Oil-impregnated nanoporous metal oxide surfaces such as anodic aluminum oxide showed significantly enhanced corrosion resistance and durability compared to hydrophilic or hydrophobic/superhydrophobic surfaces with no oil impregnation. Especially, the efficacy and durability of the oil-impregnated porous surfaces depend on the stability and retentivity of oil within the nanopores, where nanopores serve as reservoirs to hold the water-repelling and corrosion-protective oil in liquid phase. Previously, we demonstrated that the shape of nanopores should be an important factor to influence the stability and retention of oil. For example, it was demonstrated that the bottle-shaped nanopore featured with a smaller pore diameter at the upper layer than at the lower layer could immobilize the oil in the nanopores more stably than simply vertical nanopores, showing the greater corrosion resistance and robustness. In this study, we further report the effects of the oil viscosity on corrosion behaviors by testing bottle-shaped nanoporous anodic aluminum oxide surfaces impregnated with perfluorinated oils having various viscosities. Potentiodynamic polarization, salt fog and salt-water immersion tests show that the bottle-shaped nanoporous anodic aluminum oxide surfaces impregnated with more viscous oils result in the greater corrosion resistance and durability due to the enhanced oil retentivity.

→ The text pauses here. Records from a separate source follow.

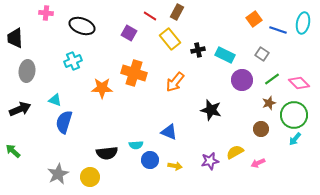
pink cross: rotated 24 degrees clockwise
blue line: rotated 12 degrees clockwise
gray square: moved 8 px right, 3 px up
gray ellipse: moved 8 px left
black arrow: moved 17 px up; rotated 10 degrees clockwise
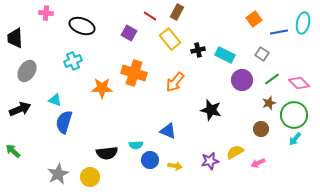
blue line: moved 1 px right, 2 px down; rotated 30 degrees counterclockwise
gray ellipse: rotated 25 degrees clockwise
blue triangle: moved 1 px left, 1 px up
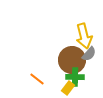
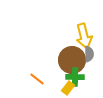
gray semicircle: rotated 42 degrees counterclockwise
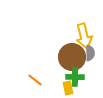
gray semicircle: moved 1 px right, 1 px up
brown circle: moved 3 px up
orange line: moved 2 px left, 1 px down
yellow rectangle: rotated 48 degrees counterclockwise
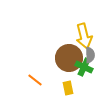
gray semicircle: moved 2 px down
brown circle: moved 3 px left, 1 px down
green cross: moved 9 px right, 10 px up; rotated 24 degrees clockwise
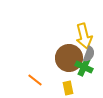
gray semicircle: moved 1 px left, 1 px up; rotated 21 degrees clockwise
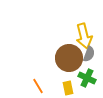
green cross: moved 3 px right, 11 px down
orange line: moved 3 px right, 6 px down; rotated 21 degrees clockwise
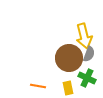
orange line: rotated 49 degrees counterclockwise
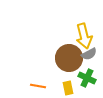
gray semicircle: rotated 42 degrees clockwise
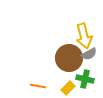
green cross: moved 2 px left, 1 px down; rotated 12 degrees counterclockwise
yellow rectangle: rotated 56 degrees clockwise
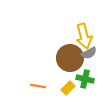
gray semicircle: moved 1 px up
brown circle: moved 1 px right
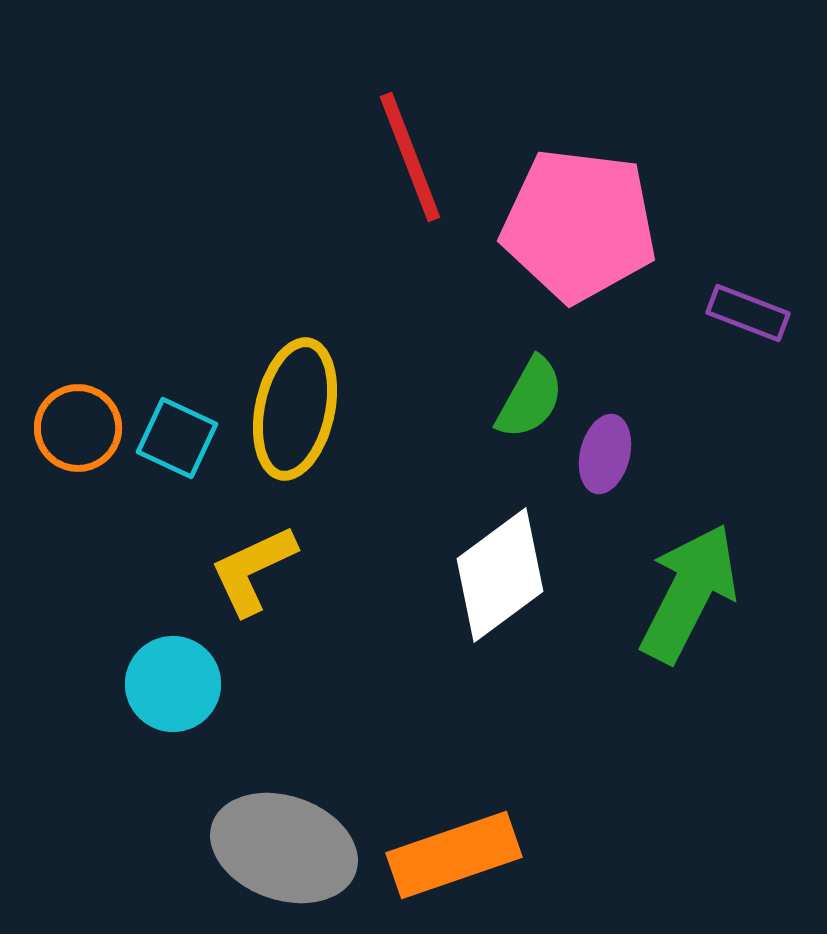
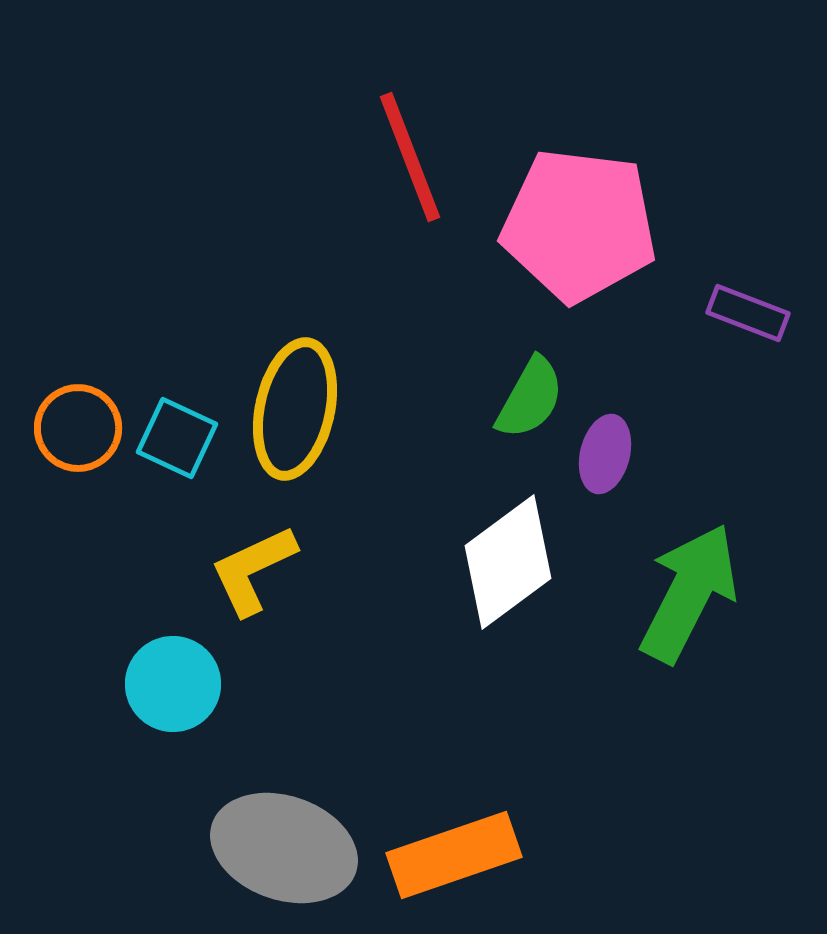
white diamond: moved 8 px right, 13 px up
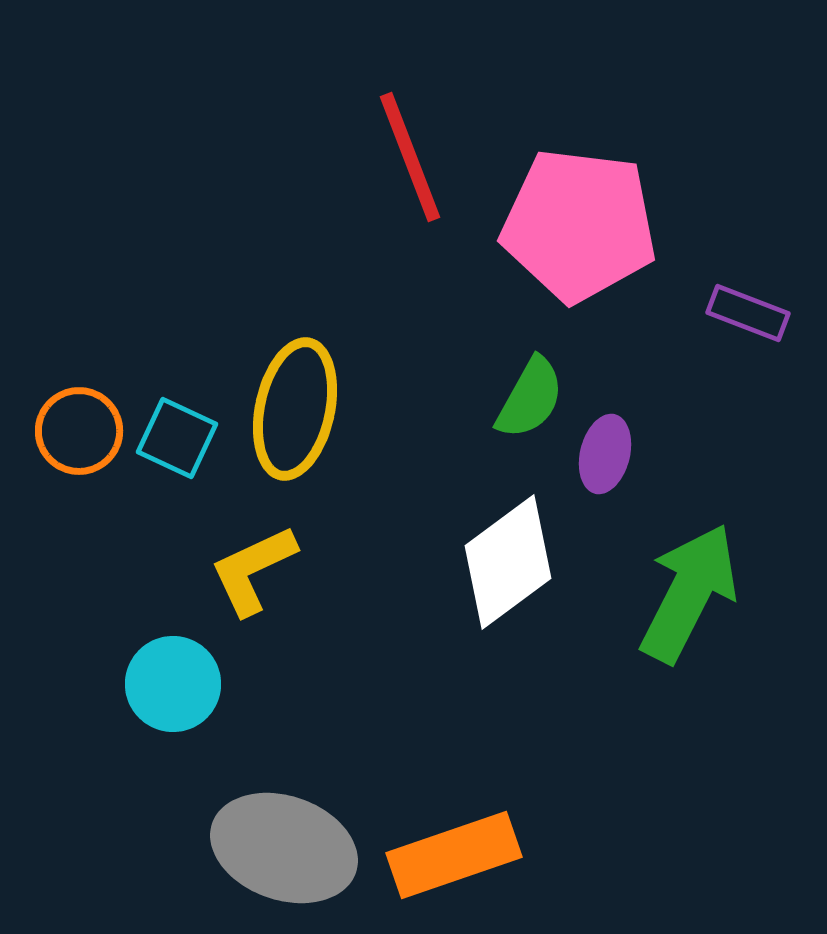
orange circle: moved 1 px right, 3 px down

Despite the increased viscosity, the liquid oil still maintains the fluidity so that it fills physically damaged areas and allows the oil-impregnated surfaces to keep the self-healing capability. The result suggests that the anti-corrosion efficacy and durability of oil-impregnated porous surfaces can be optimized by modulating not only the pore geometry but also the oil viscosity.